Static caravan tax will 'damage' tourism in Wales, MP says
A caravan tax would have a damaging impact on tourism in Wales, it has been claimed.
Simon Hart, Conservative MP for Camarthenshire West and South Pembrokeshire, said the UK government had "got it wrong" over plans to charge VAT on static caravan sales.
The consultation ends on Friday with Welsh park owners claiming it could cost the industry £16m.
The Prime Minister has insisted the tax is a fair one.
Static caravans have been exempt from the tax since the 1970s, but the Chancellor unveiled the new proposals in last month's Budget.
Trade body the National Caravan Council claims the tax rise would lead to 4,340 job losses at holiday parks across the UK, with a further 1,446 jobs lost in the manufacturing sector and 1,500 at suppliers.
Around 70 MPs have signed a motion to oppose the plans.
Mr Hart said: "It looks good on a piece of paper if you're sitting in the Treasury but if you're trying to operate in the real world, out there trying to run a business, I think this will have a significant effect and made worse by the speed by which they are intending to bring it in.
"A this time during the recession it doesn't seem the right thing to do."
The sale of caravan holiday homes have been exempt from VAT since 1973 but the Chancellor George Osborne had earmarked the tax to be reintroduced from October 1 2012.
James McAllister, owner of Brynteg Holiday Park, Snowdonia, said the tax plan has given him sleepless nights.

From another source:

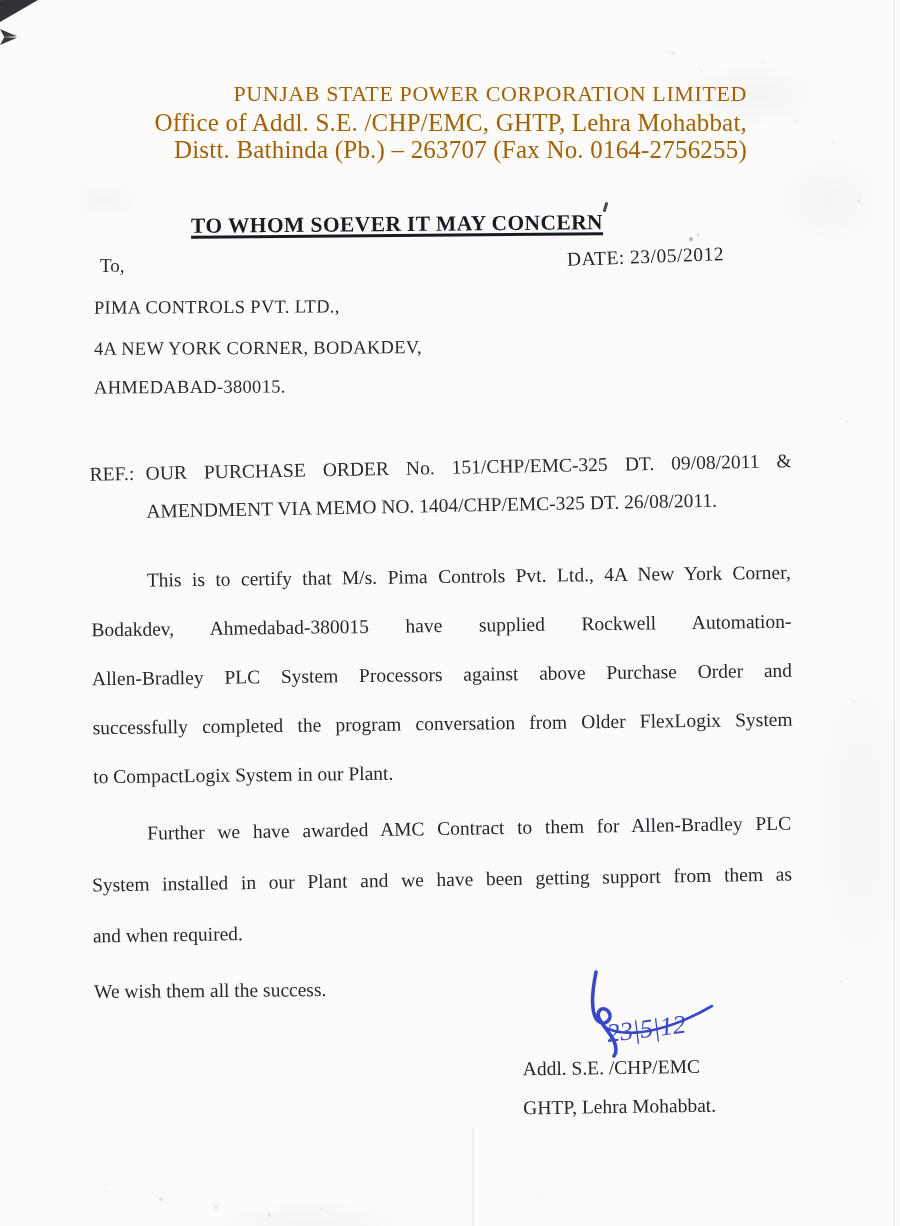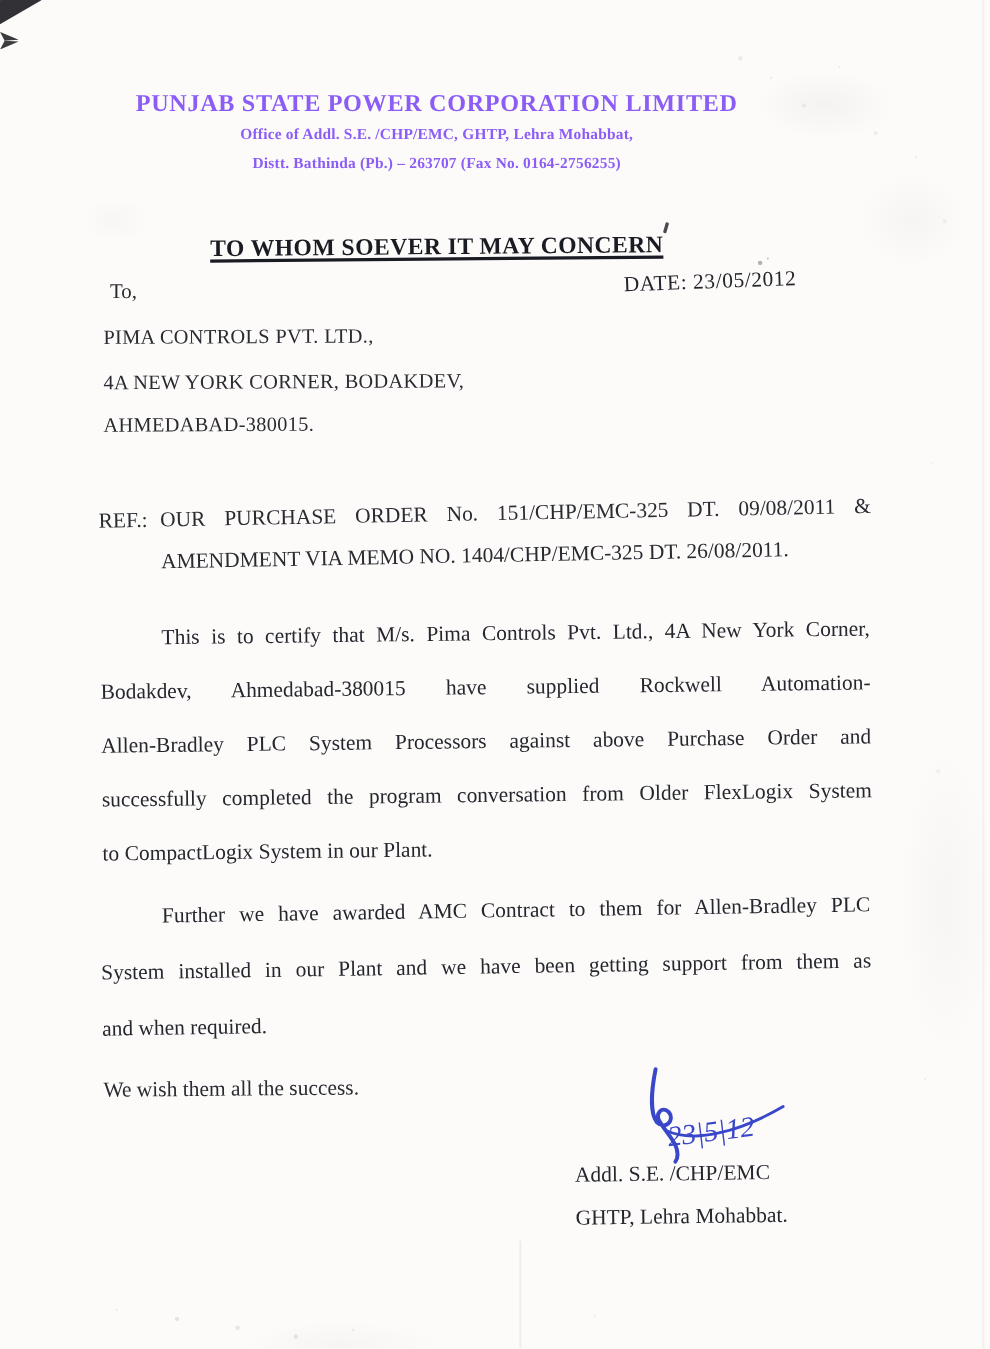"PUNJAB STATE POWER CORPORATION LIMITED" .header { color: #8b5cf6 -> #a16207; font-weight: bold -> normal; text-align: center -> right }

"We only have one choice, as I see it. To sell them at what we sold them for before and then we, as a business, have to take the loss.
"And that's a massive percentage loss for us. It means we've got to cut back hard if we are to survive as a business."
Gareth Townsend, owner of Lloyds' Caravans in Abergele, Conwy, felt customers will be put off from buying caravans.
"It's going to be a massive, massive shock to the whole industry within north Wales," he added.
"People who rely on the seasonal trade; surely there's going to be a decline of people coming down."
Visit Wales says holiday parks in Wales provide a £727m annual turnover.
Chris Buckley says the luxury end of the caravan market would suffer.
"The indication is that there is likely to be a 30% drop in sales then obviously our manufacturing is going to drop by 30% and employing a large number of people in the Porthmadog and north Wales that's going to have an impact on employment," he said.
Ben Jones, from Colliers International, said: "Our estimates suggest that the average caravan holiday home park could lose as much as £900 per pitch, or 20%, of their profit as a result of the proposals.
"When you multiply this across the 18,396 pitches on 160 parks across Wales alone you are talking about a net cost of £16,556,400 to an industry which is just beginning to emerge from the most challenging downturn in its history."
First Minister Carwyn Jones has written to Mr Osborne to explain the negative impact a caravan tax would have on the tourism economy.